Closed aski02 closed 4 months ago

aski02 commented 4 months ago
aski02 commented 4 months ago

Forgot to also update the project dependencies to use the current captum version from GitHub. I will fix this.

dilyabareeva commented 4 months ago

Forgot to also update the project dependencies to use the current captum version from GitHub. I will fix this.

Thanks! we would need to set the captum version to the github one in the pyproject.toml, like described here: https://chrisholdgraf.com/blog/2022/install-github-from-pyproject/

dilyabareeva commented 4 months ago

Thanks @aski02! I took a quick look and everything looks very very good already! Will take a closer look tomorrow or Friday for more detailed comments 🙂

gumityolcu commented 4 months ago

Hello @aski02

Thanks for the great work! I left a couple of comments that you can respond to. But I also think @dilyabareeva could clarify things 😄

aski02 commented 4 months ago

Changes

1) Set CrossEntropyLoss as the default loss function for CaptumArnoldi.

2) Added validation for checkpoint loading function.

I looked into the Captum implementation of the ArnoldiInfluenceFunction again and noticed that even tho the learning rate is mentioned in the docstrings as an optional return value, it is never actually used. Here is the corresponding line from captum.influence._core.influence_function.py:

checkpoints_load_func(model, checkpoint)

Therefore, I do not verify if the function returns a learning rate and only check if the given parameters are correct.

3) Removed "k" and "proponents" parameters from the explain function.

4) Grouped and renamed tests.

5) Batch size parameter handling in self_influence().

If we just make the batch size parameter optional, we would still have to check whether to pass it into the self_influence function or not:

def self_influence_fn_from_explainer(
    explainer_cls: type,
    model: torch.nn.Module,
    model_id: str,
    cache_dir: Optional[str],
    train_dataset: torch.utils.data.Dataset,
    device: Union[str, torch.device],
    batch_size: Optional[int] = 32,
    **kwargs: Any,
) -> torch.Tensor:
    explainer = _init_explainer(
        explainer_cls=explainer_cls,
        model=model,
        model_id=model_id,
        cache_dir=cache_dir,
        train_dataset=train_dataset,
        device=device,
        **kwargs,
    )

    return explainer.self_influence(batch_size=batch_size)

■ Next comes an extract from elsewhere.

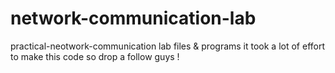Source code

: # network-communication-lab
practical-neotwork-communication lab files &amp; programs
it took a lot of effort to make this code so drop a follow guys !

A more elegant approach would likely be to pass it in kwargs - especially if other methods in the future require more parameters. Since this will require some small changes to SimilarityInfluence as well, I have not done it yet.

However, I will check the parameters required by TracInCP when implementing its wrapper and then I will see how to handle this elegantly.

dilyabareeva commented 4 months ago

Hi @aski02, thanks for this! I think we can merge.